## Exercise objective
List every line in the rows below that contains the string "IMPRINT", matching case exactly.

## Given data
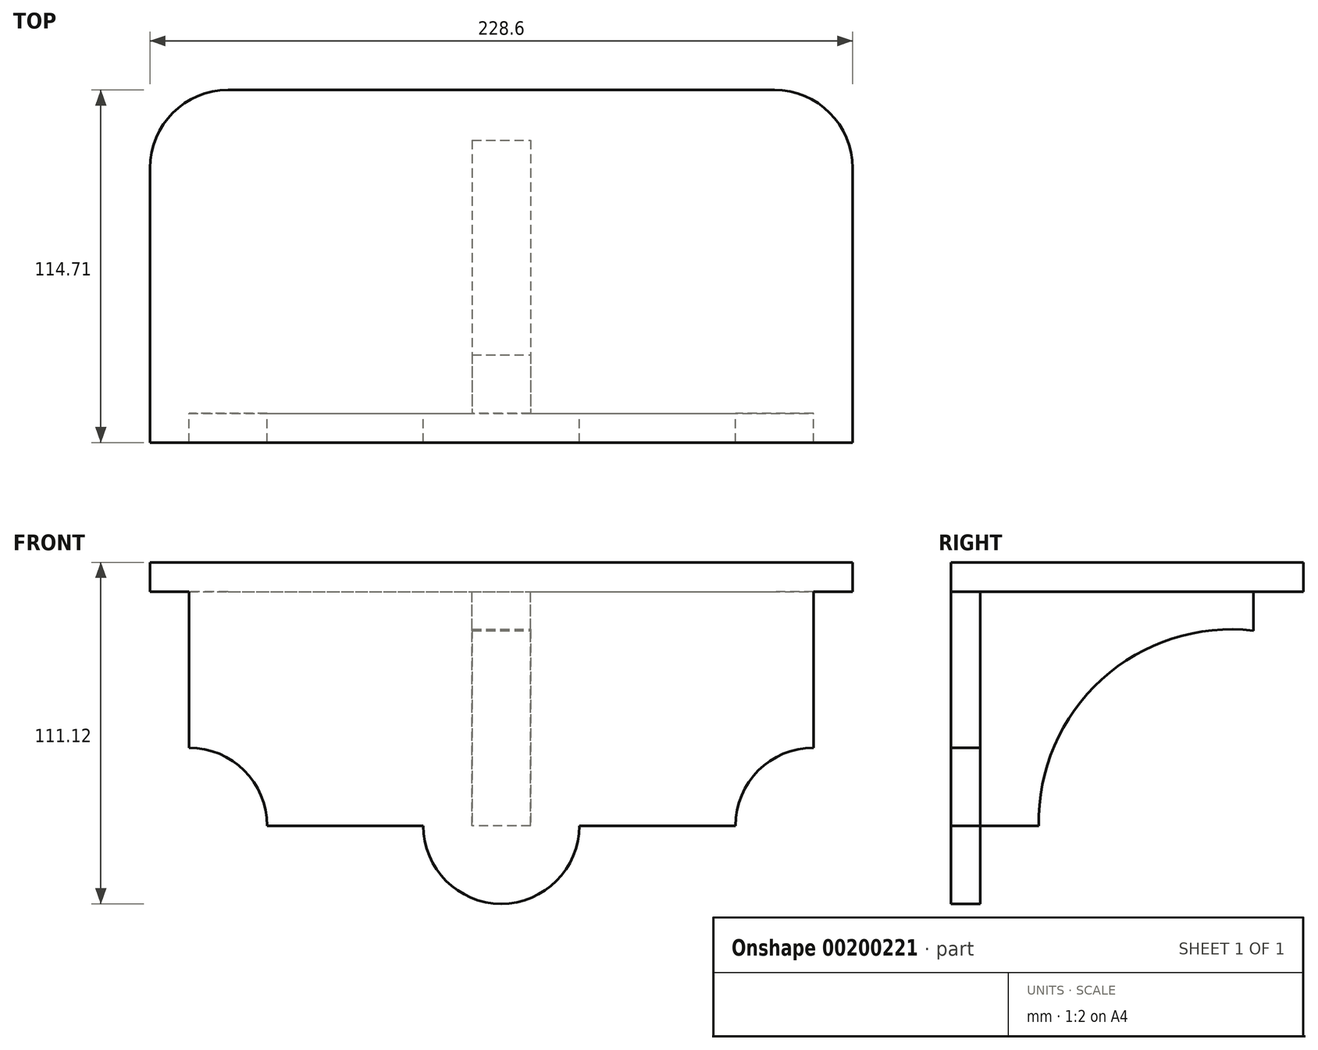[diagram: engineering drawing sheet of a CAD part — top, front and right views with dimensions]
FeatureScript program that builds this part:
annotation { "Feature Type Name" : "Feature", "Feature Type Description" : "" }
export const myFeature = defineFeature(function(context is Context, id is Id, definition is map)
    precondition{}
    {
        {
            var Q0;
            Q0=qCreatedBy(makeId("Front.planeOp"),FACE);
            var sketch = newSketch(context, id + "F0", { "sketchPlane" : qUnion([Q0])});
            skLineSegment(sketch, "E0", {"start": v(-62.52, 9.3) * mm, "end": v(140.68, 9.3) * mm});
            skLineSegment(sketch, "E1", {"start": v(-62.52, 9.3) * mm, "end": v(-62.52, -41.5) * mm});
            skLineSegment(sketch, "E2", {"start": v(140.68, 9.3) * mm, "end": v(140.68, -41.5) * mm});
            skLineSegment(sketch, "E3", {"start": v(-37.12, -66.9) * mm, "end": v(13.68, -66.9) * mm});
            skArc(sketch, "E4", {"start": v(-37.12, -66.9) * mm, "mid": v(-44.56, -48.94) * mm, "end": v(-62.52, -41.5) * mm});
            skArc(sketch, "E5", {"start": v(140.68, -41.5) * mm, "mid": v(122.72, -48.94) * mm, "end": v(115.28, -66.9) * mm});
            skArc(sketch, "E6", {"start": v(13.68, -66.9) * mm, "mid": v(39.08, -92.3) * mm, "end": v(64.48, -66.9) * mm});
            skLineSegment(sketch, "E7", {"start": v(64.48, -66.9) * mm, "end": v(115.28, -66.9) * mm});
            skSolve(sketch);
        }
        {
            var Q0;
            Q0 = qSketchRegion(id + "F0", true);
            extrude(context, id + "F1", {"entities" : qUnion([Q0]), "depth" : 9.52 * mm});
        }
        {
            var Q0;
            Q0=makeQuery(id+"F1.opExtrude","SWEPT_FACE",FACE,{"disambiguationData":[OSD([sQuery(id+"F0.wireOp",EDGE,"E0")])]});
            var sketch = newSketch(context, id + "F2", { "sketchPlane" : qUnion([Q0])});
            skLineSegment(sketch, "E8", {"start": v(-62.52, -9.53) * mm, "end": v(140.68, -9.53) * mm});
            skLineSegment(sketch, "E9", {"start": v(-62.52, -9.53) * mm, "end": v(-75.22, -9.53) * mm});
            skLineSegment(sketch, "E10", {"start": v(-75.22, -9.53) * mm, "end": v(-75.22, 79.78) * mm});
            skLineSegment(sketch, "E11", {"start": v(-49.82, 105.18) * mm, "end": v(127.98, 105.18) * mm});
            skLineSegment(sketch, "E12", {"start": v(153.38, 79.78) * mm, "end": v(153.38, -9.52) * mm});
            skLineSegment(sketch, "E13", {"start": v(153.38, -9.53) * mm, "end": v(140.68, -9.53) * mm});
            skArc(sketch, "E14", {"start": v(-49.82, 105.18) * mm, "mid": v(-67.78, 97.74) * mm, "end": v(-75.22, 79.78) * mm});
            skArc(sketch, "E15.MirrorC", {"start": v(127.98, 105.18) * mm, "mid": v(145.94, 97.74) * mm, "end": v(153.38, 79.78) * mm});
            skSolve(sketch);
        }
        {
            var Q0;
            Q0=makeQuery(id+"F2.imprint","IMPRINT",FACE,{"disambiguationData":[TD([[makeQuery(id+"F2.imprint","IMPRINT",EDGE,{"derivedFrom":sQuery(id+"F2.wireOp",EDGE,"E8")}),1.0]])]});
            var Q1;
            Q1=makeQuery(id+"F2.imprint","IMPRINT",FACE,{"disambiguationData":[TD([[makeQuery(id+"F2.imprint","IMPRINT",EDGE,{"derivedFrom":sQuery(id+"F2.wireOp",EDGE,"E9")}),-1.0]])]});
            extrude(context, id + "F3", {"entities" : qUnion([Q0, Q1]), "operationType" : NewBodyOperationType.ADD, "depth" : 9.52 * mm});
        }
        {
            var Q0;
            Q0=makeQuery(id+"F1.opExtrude","CAP_FACE",FACE,{"disambiguationData":[OSD([sQuery(id+"F0.wireOp",EDGE,"E0"),sQuery(id+"F0.wireOp",EDGE,"E1"),sQuery(id+"F0.wireOp",EDGE,"E2"),sQuery(id+"F0.wireOp",EDGE,"E3"),sQuery(id+"F0.wireOp",EDGE,"E4"),sQuery(id+"F0.wireOp",EDGE,"E5"),sQuery(id+"F0.wireOp",EDGE,"E6"),sQuery(id+"F0.wireOp",EDGE,"E7")])],"isStart":true});
            var sketch = newSketch(context, id + "F4", { "sketchPlane" : qUnion([Q0])});
            skLineSegment(sketch, "E16", {"start": v(62.52, -66.9) * mm, "end": v(63.15, -67.96) * mm});
            skLineSegment(sketch, "E17", {"start": v(-140.68, -66.9) * mm, "end": v(-48.6, -66.9) * mm});
            skLineSegment(sketch, "E18", {"start": v(62.52, -66.9) * mm, "end": v(-29.56, -66.9) * mm});
            skLineSegment(sketch, "E19", {"start": v(-48.6, -66.9) * mm, "end": v(-48.6, 9.3) * mm});
            skLineSegment(sketch, "E20", {"start": v(-29.56, -66.9) * mm, "end": v(-29.56, 9.3) * mm});
            skLineSegment(sketch, "E21", {"start": v(-48.6, 9.3) * mm, "end": v(-29.56, 9.3) * mm});
            skLineSegment(sketch, "E22", {"start": v(-48.6, -66.9) * mm, "end": v(-29.56, -66.9) * mm});
            skSolve(sketch);
        }
        {
            var Q0;
            Q0=makeQuery(id+"F4.imprint","IMPRINT",FACE,{"disambiguationData":[TD([[makeQuery(id+"F4.imprint","IMPRINT",EDGE,{"derivedFrom":sQuery(id+"F4.wireOp",EDGE,"E19")}),-1.0]])]});
            extrude(context, id + "F5", {"entities" : qUnion([Q0]), "operationType" : NewBodyOperationType.ADD, "depth" : 88.9 * mm});
        }
        {
            var Q0;
            Q0=makeQuery(id+"F5.opExtrude","SWEPT_FACE",FACE,{"disambiguationData":[OSD([sQuery(id+"F4.wireOp",EDGE,"E19")])]});
            var sketch = newSketch(context, id + "F6", { "sketchPlane" : qUnion([Q0])});
            skLineSegment(sketch, "E23", {"start": v(88.9, 9.3) * mm, "end": v(88.9, -3.4) * mm});
            skLineSegment(sketch, "E24", {"start": v(0, -66.9) * mm, "end": v(19.05, -66.9) * mm});
            skCircle(sketch, "E25", {"center": v(81.72, -65.67) * mm, "radius": 62.69 * mm});
            skPoint(sketch, "E25.third.point", {"position": v(132.14, -102.92) * mm});
            skSolve(sketch);
        }
        {
            var Q0;
            Q0 = qSketchRegion(id + "F6", true);
            extrude(context, id + "F7", {"entities" : qUnion([Q0]), "operationType" : NewBodyOperationType.REMOVE, "endBound" : BoundingType.THROUGH_ALL, "oppositeDirection" : true, "depth" : 25.4 * mm});
        }
    });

## Result of this exercise
            Q0=makeQuery(id+"F2.imprint","IMPRINT",FACE,{"disambiguationData":[TD([[makeQuery(id+"F2.imprint","IMPRINT",EDGE,{"derivedFrom":sQuery(id+"F2.wireOp",EDGE,"E8")}),1.0]])]});
            Q1=makeQuery(id+"F2.imprint","IMPRINT",FACE,{"disambiguationData":[TD([[makeQuery(id+"F2.imprint","IMPRINT",EDGE,{"derivedFrom":sQuery(id+"F2.wireOp",EDGE,"E9")}),-1.0]])]});
            Q0=makeQuery(id+"F4.imprint","IMPRINT",FACE,{"disambiguationData":[TD([[makeQuery(id+"F4.imprint","IMPRINT",EDGE,{"derivedFrom":sQuery(id+"F4.wireOp",EDGE,"E19")}),-1.0]])]});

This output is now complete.